I saw somebody do this on television once, so I might give it a go next time my cream is past its use by date and turning. If there is any left that is. As I said, I use cream rather too much probably so this doesn't often happen. Well it's not super healthy is it? Well yes it is but if you have a lot then it's not. As always - all things in moderation.
It's wonderful stuff. Transformative. And I haven't even mentioned ice-cream, or strawberries and cream - any desserts at all because we rarely eat them. But cream is often an essential part of dessert, even if it is just to accompany something else.
"Nature's very own dairy products have a unique and magical property called flavour that no man-made alternative has ever been able to match."
POSTSCRIPT - ON SOLSTICES
In my last post on the month of June I said this:
"The month the earth turns away from the sun in the north and towards it in the south."

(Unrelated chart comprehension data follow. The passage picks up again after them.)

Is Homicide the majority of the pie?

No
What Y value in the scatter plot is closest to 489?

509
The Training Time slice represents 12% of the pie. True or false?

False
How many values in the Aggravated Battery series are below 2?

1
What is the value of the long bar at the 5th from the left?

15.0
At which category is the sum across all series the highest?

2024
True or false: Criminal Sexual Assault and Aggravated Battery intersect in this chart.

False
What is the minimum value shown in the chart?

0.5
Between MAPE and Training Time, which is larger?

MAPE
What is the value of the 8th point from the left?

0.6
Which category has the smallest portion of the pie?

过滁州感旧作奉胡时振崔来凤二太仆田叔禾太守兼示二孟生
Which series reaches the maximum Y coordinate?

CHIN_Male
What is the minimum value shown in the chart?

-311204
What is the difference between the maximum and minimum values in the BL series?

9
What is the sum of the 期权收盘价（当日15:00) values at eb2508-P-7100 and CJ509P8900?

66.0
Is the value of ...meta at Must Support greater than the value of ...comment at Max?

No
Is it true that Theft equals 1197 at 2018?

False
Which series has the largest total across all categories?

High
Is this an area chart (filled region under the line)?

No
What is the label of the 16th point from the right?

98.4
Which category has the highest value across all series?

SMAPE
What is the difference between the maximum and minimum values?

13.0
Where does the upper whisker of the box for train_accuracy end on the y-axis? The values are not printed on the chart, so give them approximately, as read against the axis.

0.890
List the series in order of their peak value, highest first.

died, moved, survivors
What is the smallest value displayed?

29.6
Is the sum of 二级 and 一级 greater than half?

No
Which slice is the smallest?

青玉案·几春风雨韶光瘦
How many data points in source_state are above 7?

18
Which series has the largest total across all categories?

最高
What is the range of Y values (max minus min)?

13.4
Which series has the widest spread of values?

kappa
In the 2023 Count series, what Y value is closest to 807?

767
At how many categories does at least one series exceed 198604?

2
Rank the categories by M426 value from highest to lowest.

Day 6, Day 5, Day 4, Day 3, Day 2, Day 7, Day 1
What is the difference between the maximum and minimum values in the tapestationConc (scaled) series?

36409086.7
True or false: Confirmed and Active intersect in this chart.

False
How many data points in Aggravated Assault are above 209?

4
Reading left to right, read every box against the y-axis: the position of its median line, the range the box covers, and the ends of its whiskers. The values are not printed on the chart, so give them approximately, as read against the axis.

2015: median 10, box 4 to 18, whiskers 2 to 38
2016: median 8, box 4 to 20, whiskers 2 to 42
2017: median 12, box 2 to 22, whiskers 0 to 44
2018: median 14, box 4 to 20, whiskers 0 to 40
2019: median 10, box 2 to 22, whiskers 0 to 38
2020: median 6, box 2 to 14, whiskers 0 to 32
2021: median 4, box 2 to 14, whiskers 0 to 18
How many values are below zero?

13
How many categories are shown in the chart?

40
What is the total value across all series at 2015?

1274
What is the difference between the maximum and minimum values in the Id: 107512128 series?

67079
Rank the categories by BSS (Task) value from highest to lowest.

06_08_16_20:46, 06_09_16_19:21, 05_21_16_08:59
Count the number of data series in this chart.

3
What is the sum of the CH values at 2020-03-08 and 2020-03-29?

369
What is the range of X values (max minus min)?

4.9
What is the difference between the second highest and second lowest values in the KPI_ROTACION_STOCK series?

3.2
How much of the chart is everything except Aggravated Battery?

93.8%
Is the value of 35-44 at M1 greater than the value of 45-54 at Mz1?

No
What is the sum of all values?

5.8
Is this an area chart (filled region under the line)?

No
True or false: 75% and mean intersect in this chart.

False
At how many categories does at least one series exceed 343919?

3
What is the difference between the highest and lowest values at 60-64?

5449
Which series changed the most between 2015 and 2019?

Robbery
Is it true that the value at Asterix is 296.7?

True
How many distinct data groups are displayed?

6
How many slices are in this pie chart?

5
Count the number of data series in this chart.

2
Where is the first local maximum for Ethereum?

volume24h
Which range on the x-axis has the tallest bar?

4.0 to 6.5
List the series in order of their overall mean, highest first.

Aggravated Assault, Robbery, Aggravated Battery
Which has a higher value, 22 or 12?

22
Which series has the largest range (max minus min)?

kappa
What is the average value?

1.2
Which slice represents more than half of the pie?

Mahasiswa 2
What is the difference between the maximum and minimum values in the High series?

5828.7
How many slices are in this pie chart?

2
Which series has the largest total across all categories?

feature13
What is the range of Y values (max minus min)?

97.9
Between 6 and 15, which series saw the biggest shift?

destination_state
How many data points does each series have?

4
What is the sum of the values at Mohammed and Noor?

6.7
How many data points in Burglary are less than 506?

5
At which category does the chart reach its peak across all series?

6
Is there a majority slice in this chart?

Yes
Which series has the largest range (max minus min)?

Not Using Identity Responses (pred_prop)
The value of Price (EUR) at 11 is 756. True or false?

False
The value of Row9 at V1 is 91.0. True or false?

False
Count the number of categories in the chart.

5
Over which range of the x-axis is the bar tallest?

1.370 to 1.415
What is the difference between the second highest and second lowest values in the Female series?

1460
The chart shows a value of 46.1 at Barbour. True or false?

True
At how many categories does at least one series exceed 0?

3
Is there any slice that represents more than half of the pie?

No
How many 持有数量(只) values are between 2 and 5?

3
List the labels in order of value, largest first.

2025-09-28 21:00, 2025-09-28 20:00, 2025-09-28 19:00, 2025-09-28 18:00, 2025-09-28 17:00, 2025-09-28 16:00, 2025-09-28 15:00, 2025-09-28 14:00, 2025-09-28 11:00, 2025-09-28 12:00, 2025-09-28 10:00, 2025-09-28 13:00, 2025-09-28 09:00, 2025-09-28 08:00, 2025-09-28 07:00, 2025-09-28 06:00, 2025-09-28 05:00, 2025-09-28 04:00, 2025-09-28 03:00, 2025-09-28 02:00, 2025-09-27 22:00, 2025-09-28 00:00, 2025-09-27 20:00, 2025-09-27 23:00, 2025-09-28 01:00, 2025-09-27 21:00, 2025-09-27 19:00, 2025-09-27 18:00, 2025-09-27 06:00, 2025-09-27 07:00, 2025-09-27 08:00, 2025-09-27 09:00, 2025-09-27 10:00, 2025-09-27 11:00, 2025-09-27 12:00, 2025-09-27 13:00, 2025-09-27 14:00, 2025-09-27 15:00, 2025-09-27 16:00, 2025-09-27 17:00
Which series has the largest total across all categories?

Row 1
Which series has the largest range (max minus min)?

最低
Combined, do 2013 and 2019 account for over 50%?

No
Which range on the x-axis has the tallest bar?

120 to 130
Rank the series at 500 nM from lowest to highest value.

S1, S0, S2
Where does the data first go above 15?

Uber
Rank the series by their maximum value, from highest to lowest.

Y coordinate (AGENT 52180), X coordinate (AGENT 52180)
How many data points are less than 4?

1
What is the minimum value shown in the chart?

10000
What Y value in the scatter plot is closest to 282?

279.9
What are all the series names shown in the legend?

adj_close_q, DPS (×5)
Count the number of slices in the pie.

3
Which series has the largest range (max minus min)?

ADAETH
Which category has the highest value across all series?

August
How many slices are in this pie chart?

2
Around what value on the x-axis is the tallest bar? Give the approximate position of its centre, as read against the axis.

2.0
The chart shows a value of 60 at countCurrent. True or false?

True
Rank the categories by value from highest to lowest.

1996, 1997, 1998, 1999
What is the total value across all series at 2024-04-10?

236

Which of course whilst correct, is not actually how it feels. In June in the northern hemisphere 'real' summer is yet to come and in the south winter has really only just begun. At least that is what it feels like. The last of the autumn leaves have only just fallen - well in fact here in Melbourne, many of them are still on the trees. Still it is indeed the time of the year of the longest day - in the north and the longest night in the south, and so indeed we do begin to turn to the dark and the light. The pagans celebrated this with the festival of Litha and indeed it is still celebrated at Stonehenge. But the Christians have nothing equivalent which to me is slightly odd, as Christmas loosely ties in with the winter solstice, Easter with the spring equinox and All Saints - (Halloween) with the autumn equinox. There is no big summer Christian festival is there? Strange, because it is such an important date in the seasonal calendar.